娘ら死亡、母「卑劣。一生かけて償って」…同意を得たという男が法廷で「常軌を逸していた」 承諾殺人で懲役13年を求刑した検察「死にたい気持ちを高まらせた」
2026/06/18/07:50
同意を得て女性2人を殺害したなどとして、承諾殺人などの罪に問われた無職男(32)の論告求刑公判が17日、さいたま地裁(井下田英樹裁判長)で行われた。検察側は「類を見ない悪質な犯行」として懲役13年を求刑。弁護側は適正な判決を求めて結審した。判決は7月17日。
検察側は論告で「未成年のころから殺人欲求を抱き、ネット掲示板で死にたいと言っている人なら殺人欲求を満たせて、逮捕を免れられると考えた」と指摘。いずれの被害者らに対してもメッセージのやりとりで「死にたい」という気持ちを高まらせ、「強固な殺意があり、殺人欲求は危険かつ悪質」と非難した。
遺族のうち、茨城県の女性=当時(21)=の母が出廷し、「弱っていた心につけ込んだ卑劣な犯行。一生かけて償ってもらいたい」と意見陳述した。
弁護側は犯行直前の被害者らと男のメッセージのやりとりから、被害者が自殺願望を抱いていたことや、男が被害者を引き止める様子が分かり、「犯行に至る経緯を考慮して適切な量刑を判断してほしい」と主張した。
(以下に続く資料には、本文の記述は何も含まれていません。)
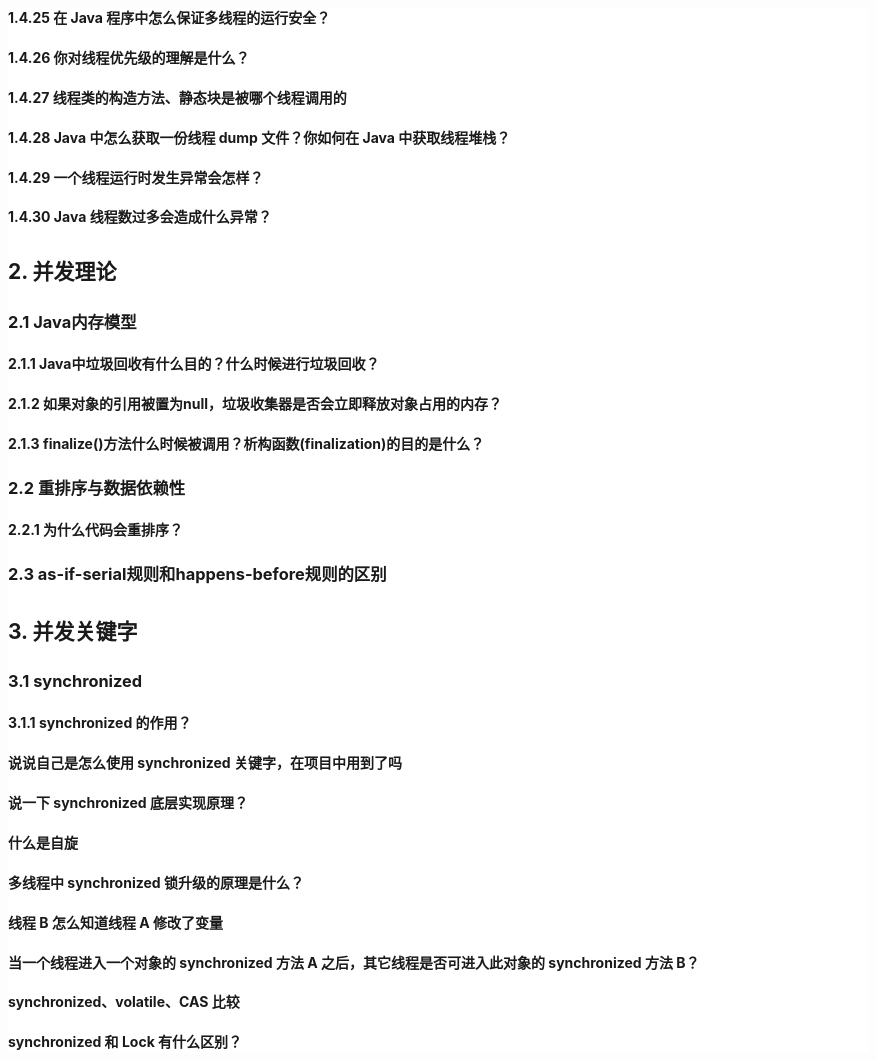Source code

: #### 1.4.25 在 Java 程序中怎么保证多线程的运行安全？

#### 1.4.26 你对线程优先级的理解是什么？

#### 1.4.27 线程类的构造方法、静态块是被哪个线程调用的

#### 1.4.28 Java 中怎么获取一份线程 dump 文件？你如何在 Java 中获取线程堆栈？

#### 1.4.29 一个线程运行时发生异常会怎样？

#### 1.4.30 Java 线程数过多会造成什么异常？

## 2. 并发理论

### 2.1 Java内存模型

#### 2.1.1 Java中垃圾回收有什么目的？什么时候进行垃圾回收？

#### 2.1.2 如果对象的引用被置为null，垃圾收集器是否会立即释放对象占用的内存？

#### 2.1.3 finalize()方法什么时候被调用？析构函数(finalization)的目的是什么？

### 2.2 重排序与数据依赖性

#### 2.2.1 为什么代码会重排序？

### 2.3 as-if-serial规则和happens-before规则的区别

## 3. 并发关键字

### 3.1 synchronized

#### 3.1.1 synchronized 的作用？

#### 说说自己是怎么使用 synchronized 关键字，在项目中用到了吗

#### 说一下 synchronized 底层实现原理？

#### 什么是自旋

#### 多线程中 synchronized 锁升级的原理是什么？

#### 线程 B 怎么知道线程 A 修改了变量

#### 当一个线程进入一个对象的 synchronized 方法 A 之后，其它线程是否可进入此对象的 synchronized 方法 B？

#### synchronized、volatile、CAS 比较

#### synchronized 和 Lock 有什么区别？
最終意見陳述で男は「身の回りの人間や、専門の知識を持つ人に頼ってでも殺人の衝動を打ち払うべきだった。2人の命をあやめてしまったことは常軌を逸したものだったと思う。これから向き合っていきたい」と話した。
起訴状などによると、2015年10月22日、横浜市の女性=当時(22)=方で同意を得た上で首を絞めるなどして殺害。18年1月4日には、さいたま市大宮区の被告方で、同様に茨城県の女性を殺害したとしている。ほかにも22~25年にかけて、さいたま市内などでスマートフォン6台など(時価計約40万円)を窃取したとされる。